# WHAT YOU WILL DO
Transcribe the text that accompanies each of the items below, line for line, without changing anything. Leave the pictures out of your answer.
########
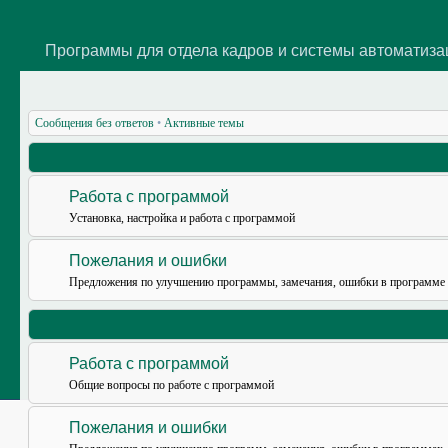
Программы для отдела кадров и системы автоматиз
Сообщения без ответов
•
Активные темы
Работа с программой
Установка, настройка и работа с программой
Пожелания и ошибки
Предложения по улучшению программы, замечания, ошибки в программе
Работа с программой
Общие вопросы по работе с программой
Пожелания и ошибки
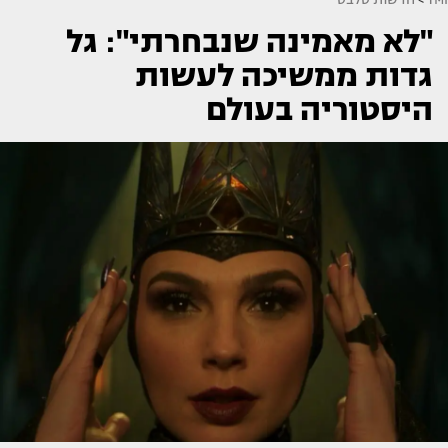
"לא מאמינה שנבחרתי": גל
גדות ממשיכה לעשות
היסטוריה בעולם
########
# TASK SOLUTION
Программы для отдела кадров и системы автоматиз
Сообщения без ответов
•
Активные темы
Работа с программой
Установка, настройка и работа с программой
Пожелания и ошибки
Предложения по улучшению программы, замечания, ошибки в программе
Работа с программой
Общие вопросы по работе с программой
Пожелания и ошибки
"לא מאמינה שנבחרתי": גל
גדות ממשיכה לעשות
היסטוריה בעולם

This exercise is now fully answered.